There are many exciting directions for future work. An obvious future work is to evaluate the proposed algorithms on a larger dataset with more OSNs, and studying how properties of a given OSN affect their performance. Another future research direction is to create heuristics that consider a profile’s textual data (hobbies, demographic information, etc.) and not just the topology of the CKG as the current heuristics do. One other direction is to utilize the power of machine learning to predict which potential leads will turn to be leads de facto. ML models can be trained using both data from past executions on various targets and data on profiles acquired during investigation of current target.

For example, one can learn a more sophisticated hybrid approach that combines information from several TONIC heuristics.

Another direction is to consider leads with different rewards, where finding a lead that provides more information about target is preferred.

In addition, one may consider higher cost for querying some profiles, e.g., to avoid querying profiles that are more sensitive and thus querying them is more risky. This raises a complex task of how to quantify information and how to quantify risk. Furthermore, information found from one lead can affect the value of information from other leads, as some information may overlap. In addition, we assumed that Islead() and Acquire() are always applicable. Future work can consider network errors that may cause queries to fail with some probability, introducing uncertainty.

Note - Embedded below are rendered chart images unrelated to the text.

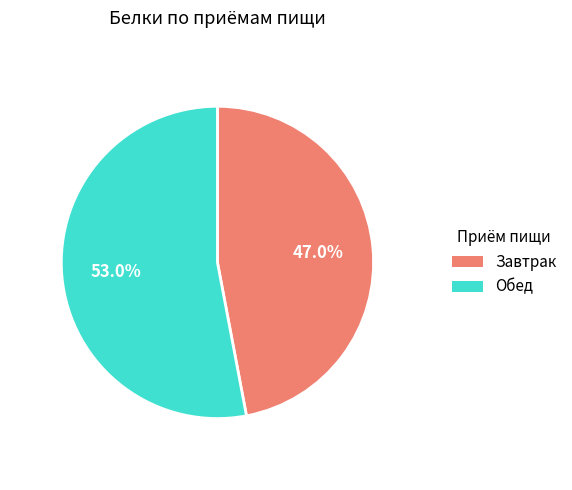

Is it true that Обед is 53% of the pie?

True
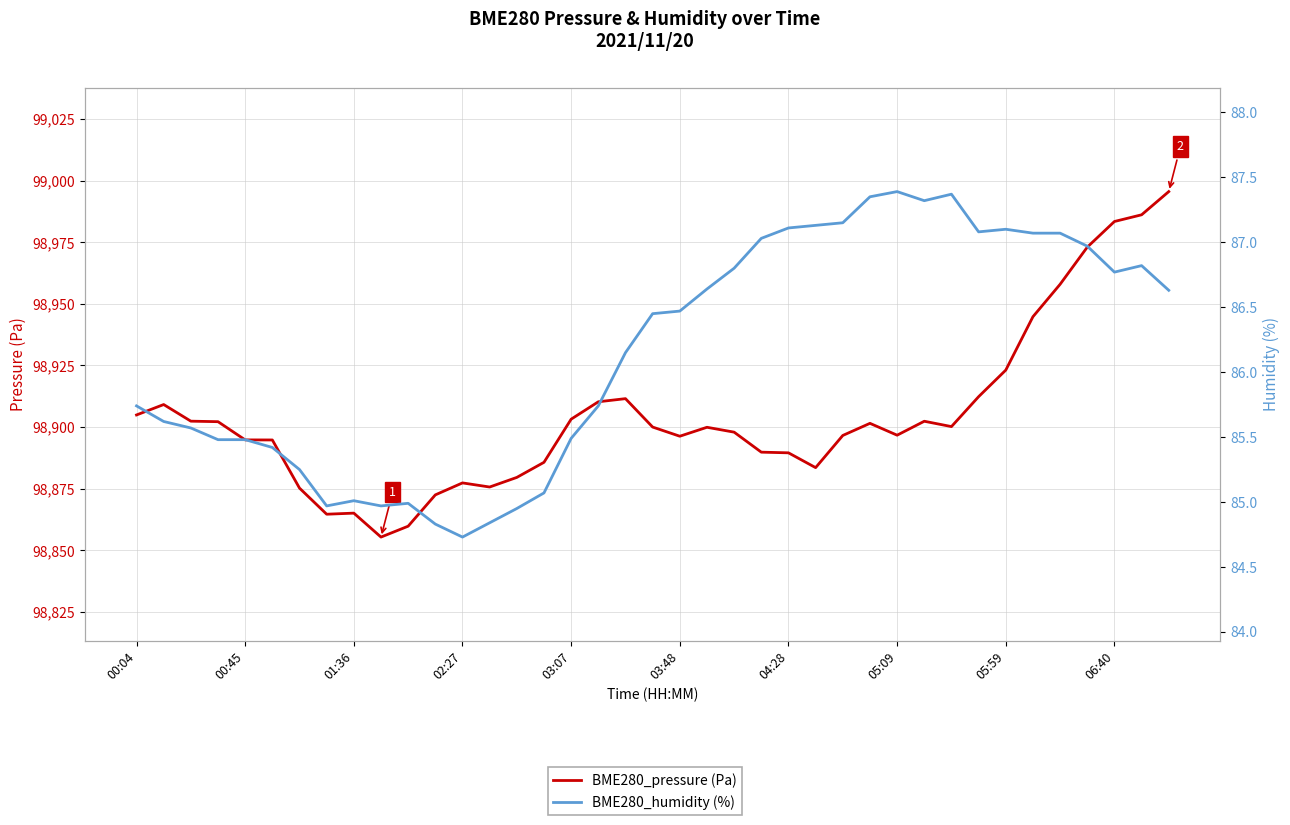

Does the chart have visible grid lines?

Yes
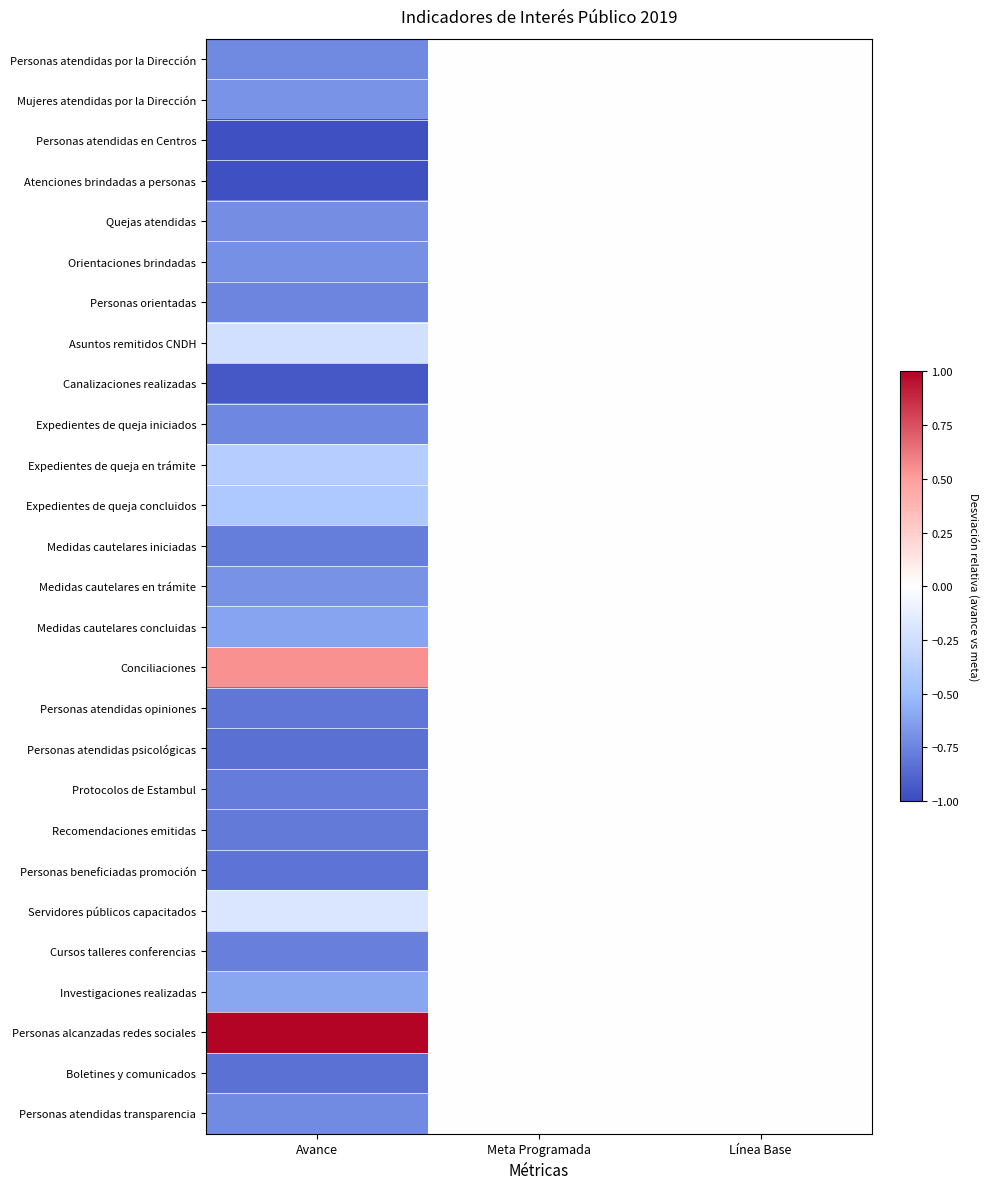

Reading left to right, transcribe all the data shown in this chart.

Personas atendidas por la Dirección: Avance=-0.7	Meta Programada=0.0	Línea Base=0.0
Mujeres atendidas por la Dirección: Avance=-0.7	Meta Programada=0.0	Línea Base=0.0
Personas atendidas en Centros: Avance=-1.0	Meta Programada=0.0	Línea Base=0.0
Atenciones brindadas a personas: Avance=-1.0	Meta Programada=0.0	Línea Base=0.0
Quejas atendidas: Avance=-0.7	Meta Programada=0.0	Línea Base=0.0
Orientaciones brindadas: Avance=-0.7	Meta Programada=0.0	Línea Base=0.0
Personas orientadas: Avance=-0.7	Meta Programada=0.0	Línea Base=0.0
Asuntos remitidos CNDH: Avance=-0.2	Meta Programada=0.0	Línea Base=0.0
Canalizaciones realizadas: Avance=-0.9	Meta Programada=0.0	Línea Base=0.0
Expedientes de queja iniciados: Avance=-0.7	Meta Programada=0.0	Línea Base=0.0
Expedientes de queja en trámite: Avance=-0.4	Meta Programada=0.0	Línea Base=0.0
Expedientes de queja concluidos: Avance=-0.4	Meta Programada=0.0	Línea Base=0.0
Medidas cautelares iniciadas: Avance=-0.8	Meta Programada=0.0	Línea Base=0.0
Medidas cautelares en trámite: Avance=-0.7	Meta Programada=0.0	Línea Base=0.0
Medidas cautelares concluidas: Avance=-0.6	Meta Programada=0.0	Línea Base=0.0
Conciliaciones: Avance=0.5	Meta Programada=0.0	Línea Base=0.0
Personas atendidas opiniones: Avance=-0.8	Meta Programada=0.0	Línea Base=0.0
Personas atendidas psicológicas: Avance=-0.8	Meta Programada=0.0	Línea Base=0.0
Protocolos de Estambul: Avance=-0.8	Meta Programada=0.0	Línea Base=0.0
Recomendaciones emitidas: Avance=-0.8	Meta Programada=0.0	Línea Base=0.0
Personas beneficiadas promoción: Avance=-0.8	Meta Programada=0.0	Línea Base=0.0
Servidores públicos capacitados: Avance=-0.2	Meta Programada=0.0	Línea Base=0.0
Cursos talleres conferencias: Avance=-0.8	Meta Programada=0.0	Línea Base=0.0
Investigaciones realizadas: Avance=-0.6	Meta Programada=0.0	Línea Base=0.0
Personas alcanzadas redes sociales: Avance=1.0	Meta Programada=0.0	Línea Base=0.0
Boletines y comunicados: Avance=-0.8	Meta Programada=0.0	Línea Base=0.0
Personas atendidas transparencia: Avance=-0.7	Meta Programada=0.0	Línea Base=0.0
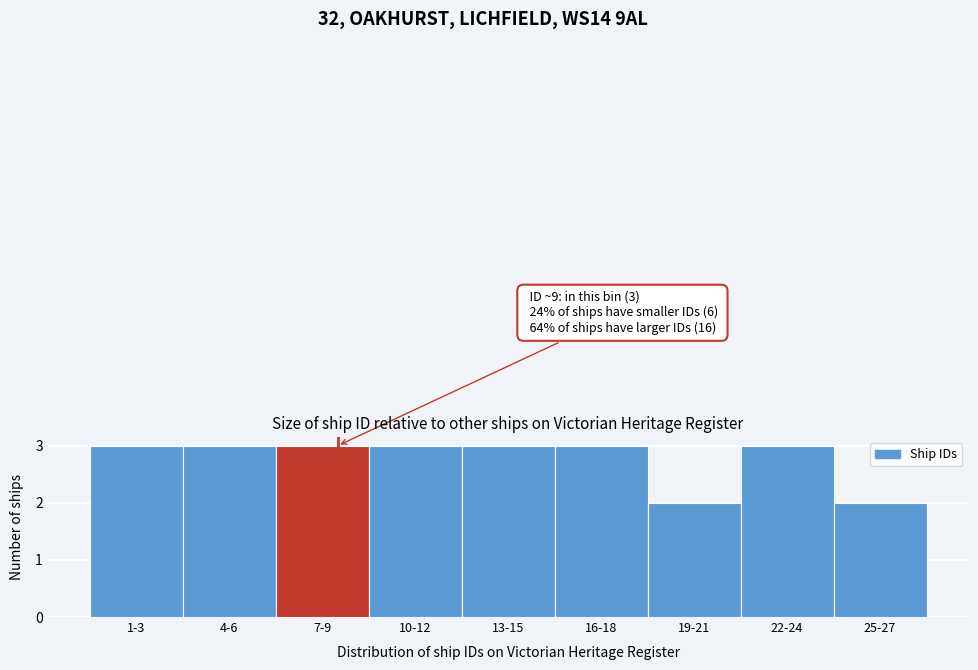

Reading right to left, extract all data points from this chart.

2	3	2	3	3	3	3	3	3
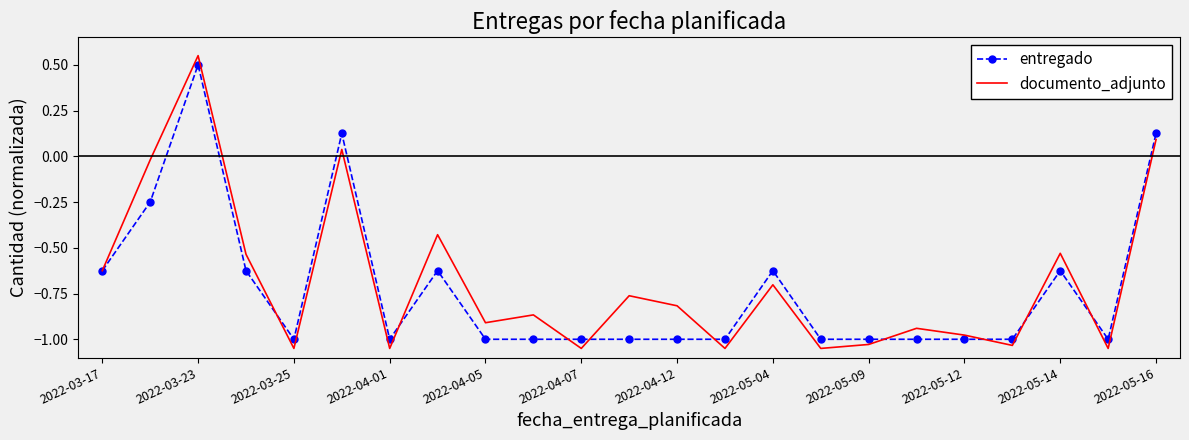

True or false: entregado and documento_adjunto cross at least once.

True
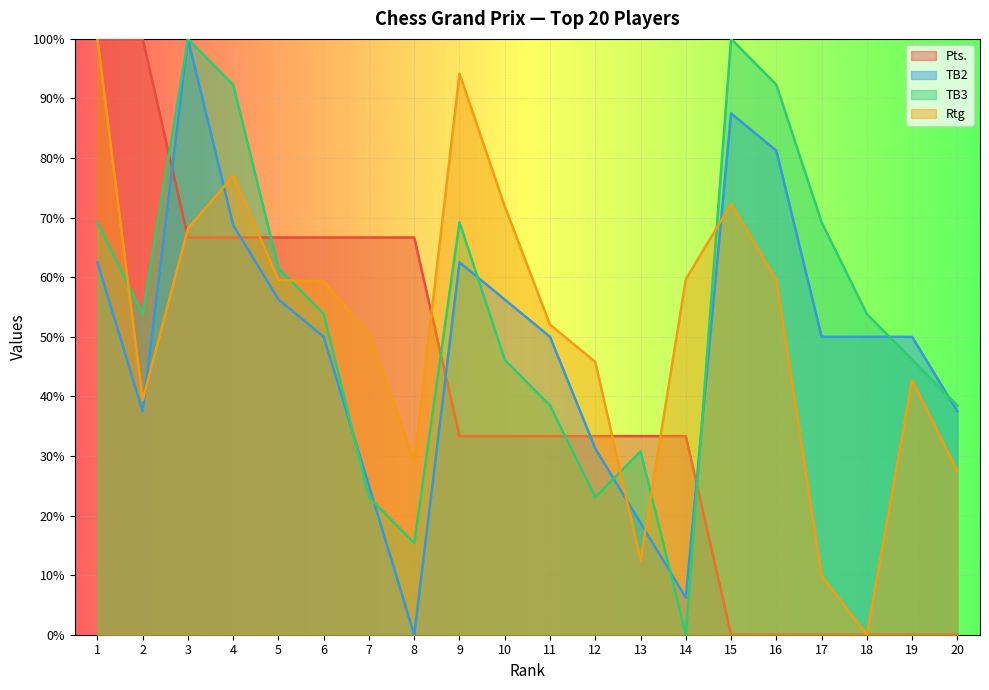

Where is TB2 nearest to the value 50?

6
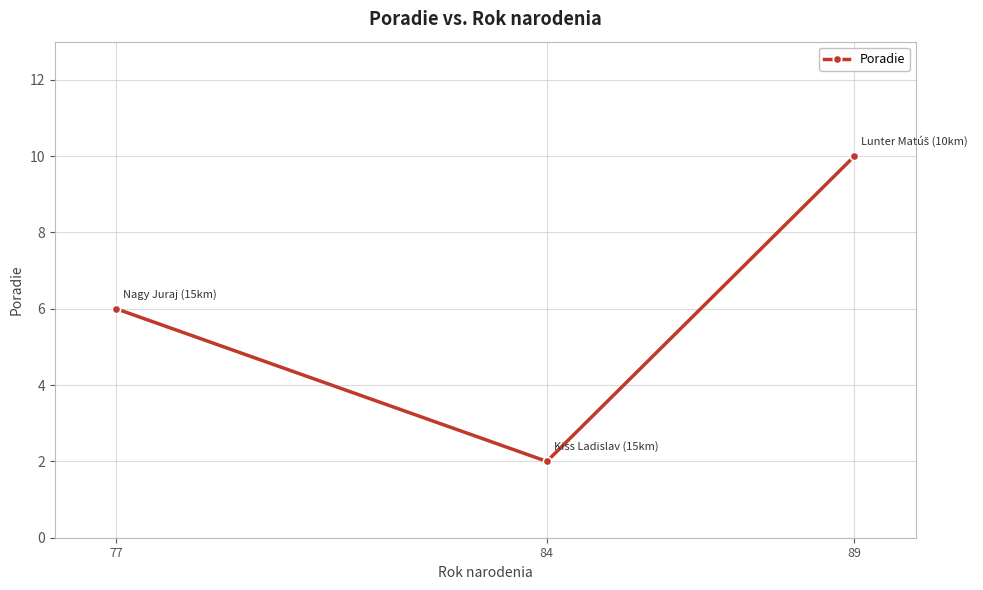

Rank the categories by value from highest to lowest.

89, 77, 84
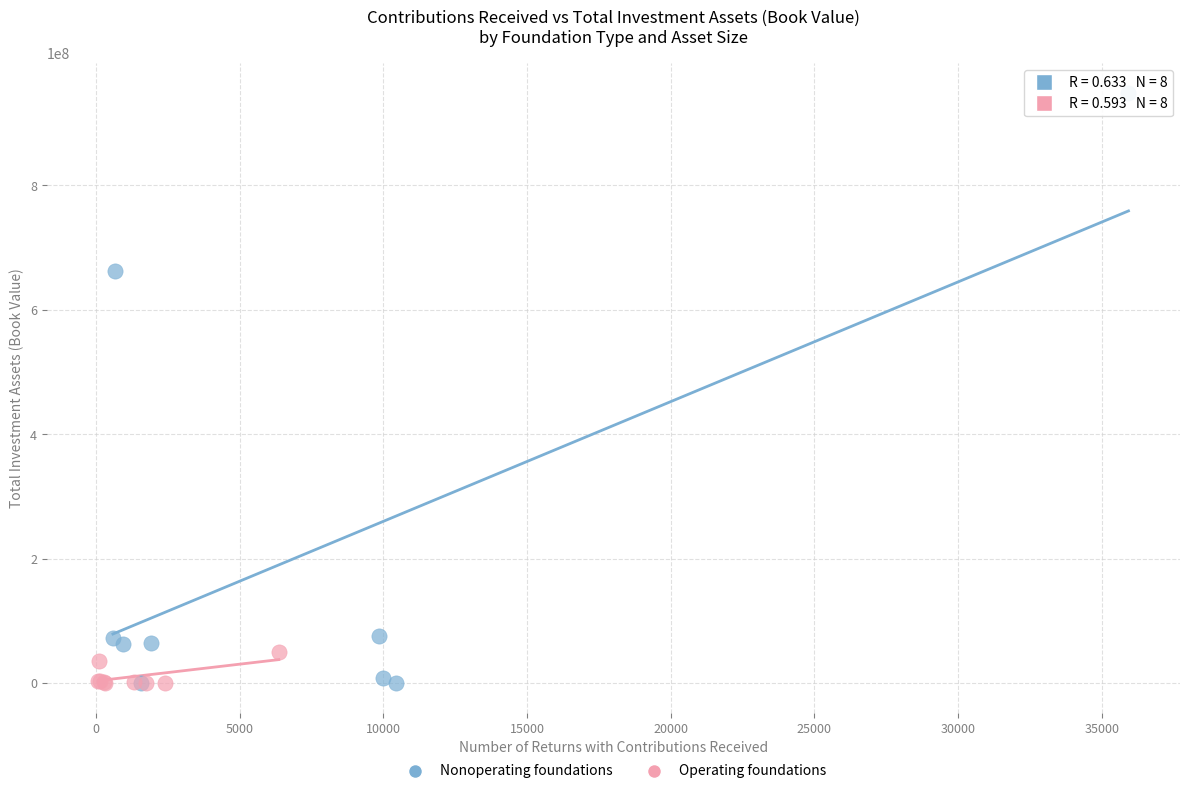

Which series has the widest spread of Y values?

Nonoperating foundations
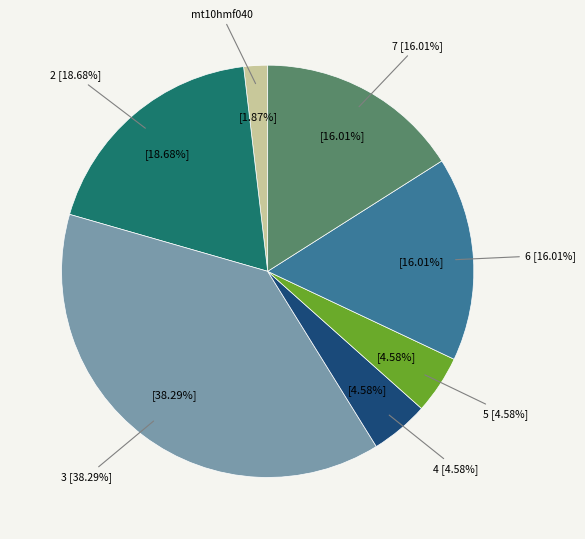

Is it true that mo018 is 2% of the pie?

False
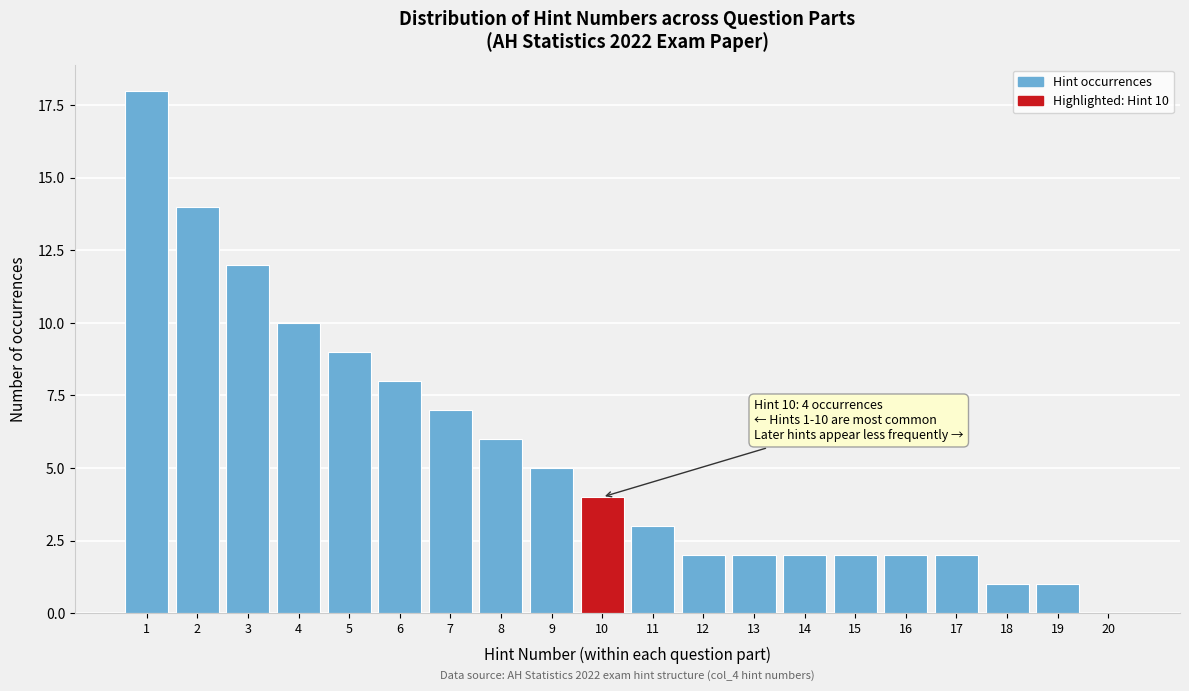

Reading left to right, transcribe all the data shown in this chart.

1=18	2=14	3=12	4=10	5=9	6=8	7=7	8=6	9=5	10=4	11=3	12=2	13=2	14=2	15=2	16=2	17=2	18=1	19=1	20=0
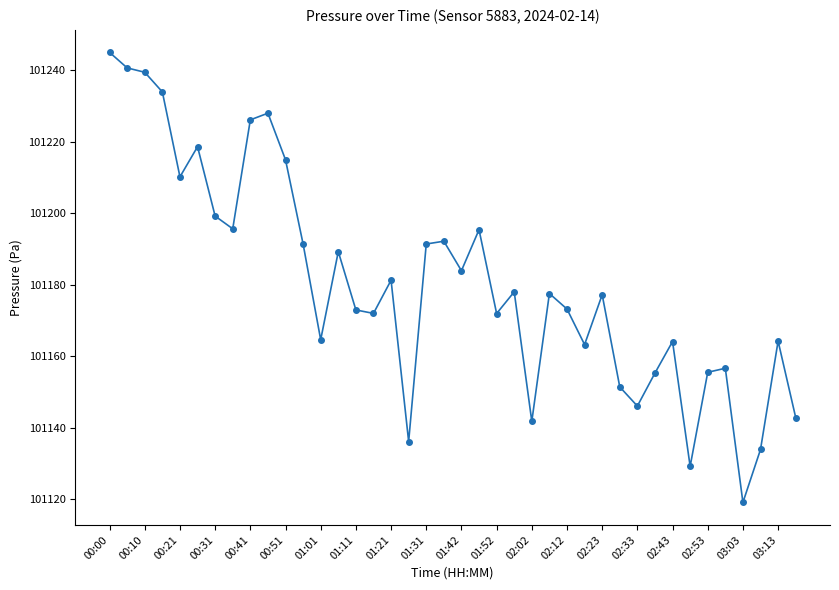

What is the maximum value shown in the chart?

101245.0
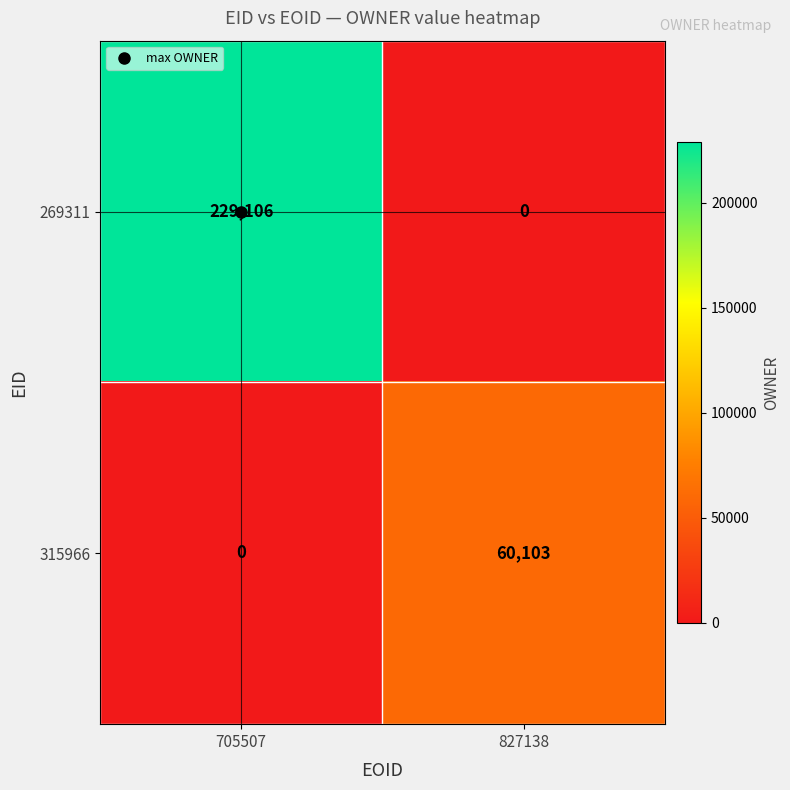

What is the difference between the 315966 values at 705507 and 827138?

60103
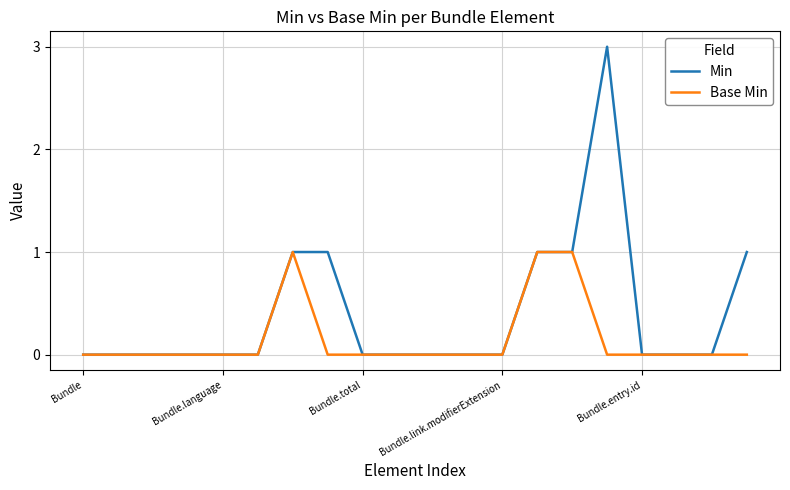

Which series has the largest range (max minus min)?

Min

11 Ethical aspects in TONIC

As mentioned earlier in this paper, a particular application of our investigation of effective TONIC solvers it to uncover the LOF of a target profile by exploring the LOFs of other profiles. Consequently, an effective TONIC solver may uncover a target’s LOF even if the target has blocked direct access to its LOF through its profile. Although this information (other profiles LOF) is publicly available, the ability to automatically and effectively access this information raises some ethical concerns. First, one may argue that if the target has blocked access to its LOF, then by searching for its LOF we are accessing to the target’s private information, even if the search itself is not done on the target but on other profiles. Second, one can imagine settings in which criminals use the proposed algorithm to collect information about citizens for various criminal activities.

Indeed both concerns are valid and need to be discussed. It is general knowledge that people and organization use OSNs and other publicly available sources to gather information about specific entities (e.g., people, organizations, and other social groups). This is often done manually, for example, before hiring a person, or when police forces monitoring affiliates of known criminals in social networks. In fact, there are existing tools such as Palantir (www.palantir.com) that automatically collects publicly available information on a given profile. In that sense, our work is a more effective version of an existing approach (which usually applies a FIFO strategy, which we show to be inferior).

Moreover, we emphasize that an effective TONIC solver can be used for many good purposes. It can serve as an helpful tool for law enforcement agencies. For example, imagine a search for information about a pedophile in an OSN. In fact, the social network paradigm has been successfully used to investigate organized crime in the Netherlands [33]. Alternatively, an effective TONIC solver can be used as a tool for preserving privacy, by allowing a person to find how much publicly available information exists about him/her in a given OSN and change his/her privacy setting accordingly. Indeed, like many other advances in science the algorithms we propose can be used for good and bad purposes, depending on its user.